The index closed the month of March at 21,300.47dipping 26.15% from January 2nd, 2020. Q1’20 market value also dropped by ₦1.87 trillion to close the period at ₦11.1 trillion from ₦12.971 trillion.
Q1’20 market outlook was topsy-turvy largely due to the pandemic and crash in Nigeria’s most important commodity. Oil plunged more than 65% during the first three months of 2020, registering its worst-ever quarter. Brent Crude also recorded its worst-ever monthly performance in March, falling over 54%.
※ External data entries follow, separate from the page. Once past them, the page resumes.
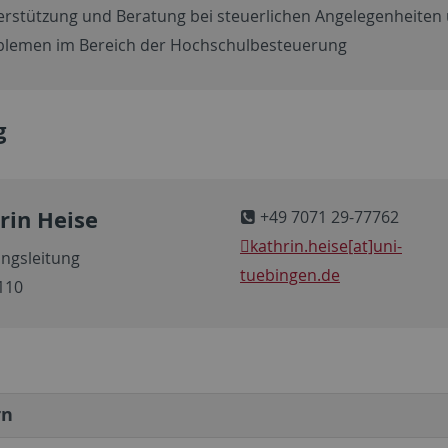
erstützung und Beratung bei steuerlichen Angelegenheiten
blemen im Bereich der Hochschulbesteuerung
g
rin Heise
+49 7071 29-77762
kathrin.heise[at]uni-
ungsleitung
tuebingen.de
110
rn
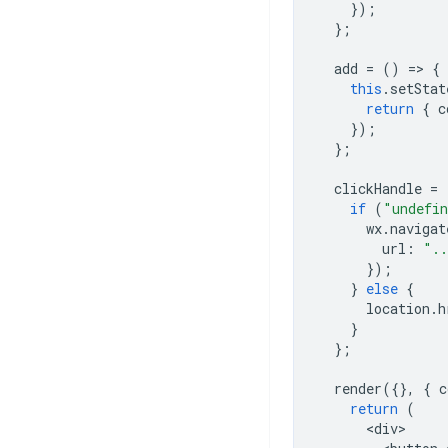
});
};
add
=
()
=
>
{
this
.
setStat
return
{
c
});
};
clickHandle
=
if
(
"undefi
wx
.
navigat
url
:
"..
});
}
else
{
location
.
h
}
};
render
({},
{
c
return
(
<
div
Q2’20 (April-June) was ushered in during the Great Lockdown, as economic activities were at standstill. The index fell to its All-year low on April 3rd, 2020 due to the impact of the lockdown. Since then, the market has rallied a bullish momentum improving its Q2 return to 14.8% although its YTD return was still very low (-8.8% YTD). The bourse market capitalisation also improved by ₦1.7trillion to close H1’20 at ₦12.8trillion.
How Investors Participated on the Exchange
Total transactions carried out on the exchange dipped by 37% to ₦148.5bn in February from ₦235.5bn in January. We attribute this to the massive clear out by locals as domestic transactions fell by -53.3% from ₦165.14bn in January to ₦77.16bn in February coupled with the need to move to safe havens by foreign portfolio holders following the confirmation of Coronavirus index case in Nigeria and uncertainties surrounding the economy.
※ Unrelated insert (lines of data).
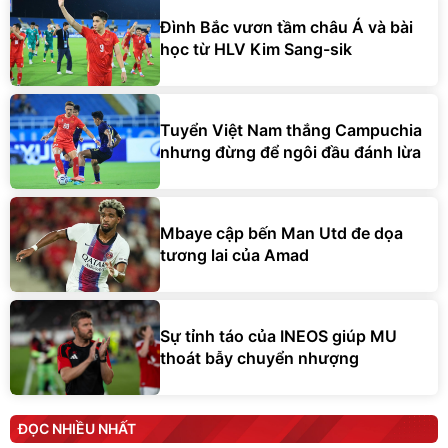
Đình Bắc vươn tầm châu Á và bài
học từ HLV Kim Sang-sik
Tuyển Việt Nam thắng Campuchia
nhưng đừng để ngôi đầu đánh lừa
Mbaye cập bến Man Utd đe dọa
tương lai của Amad
Sự tỉnh táo của INEOS giúp MU
thoát bẫy chuyển nhượng
ĐỌC NHIỀU NHẤT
Domestic transactions dipped significantly in the month of February as net portfolio by retail investors decreased by 56% from ₦44.7bn in January to ₦19.8bn in February due to the fear that the pandemic could shatter the economy.
Foreign transactions grew between January and March from 30% in January to 48.04% in February and 45.37% in March. The increase in transactions is attributed to sell-offs by FPI as inflows dipped significantly by -20% while FPI outflows increased by 13%.
Foreign investment inflow into the country between January and March was ₦65.27bn as against ₦186.6bn that was withdrawn by FPI holders. The market saw massive clear out in month of March when net FPI hit -₦65.24bn following the presidential directive on restrictions in movements and lockdown of the economy.
Domestic investors are not sitting idle either, with total local transactions increasing by 72% to ₦132.7bn (Mar.) from ₦77.16bn in February. Domestic inflow increased by 78% to ₦98.31bn led by institutional investors growing from ₦35.6bn (February) to ₦55.5bn in March 2020 on the ground of bargain hunting due to low share prices.
With the ease in government restrictions, the market began its slow recovery in the second quarter attracting ₦64.68bn foreign inflow, although ₦0.59bn lesser than its previous quarter. ₦80bn was also withdrew by foreign portfolio holders in the period under review, ₦106.bn lesser than what the market experienced in the previous quarter. The exchange has been relatively stable since April with total transaction averaging ₦130bn without any outlier in the market
The pandemic has its cons and pros. While some sectors such as communication, healthcare and utility have benefited robustly from the pandemic, others are languishing and begging for serious bailout from the government. Dire shortage of dollars is keeping foreign investors on the sidelines due to the complicated nature of the country’s forex market. Domestic investors are avoiding the market given the poor outlook for the economy because of the Covid-19 pandemic and the effect of lower oil prices on Africa’s largest producer of crude oil. They are also nervous about potential shocks from the Naira exchange rate, with expectation of a potential further devaluation between ₦400 and ₦410. The collaborative policy reforms been undertaken by the CBN and FG is therefore needed to overhaul the Nigerian economy to attract the necessary foreign investors as well as sweetening financial instruments to attract local participants.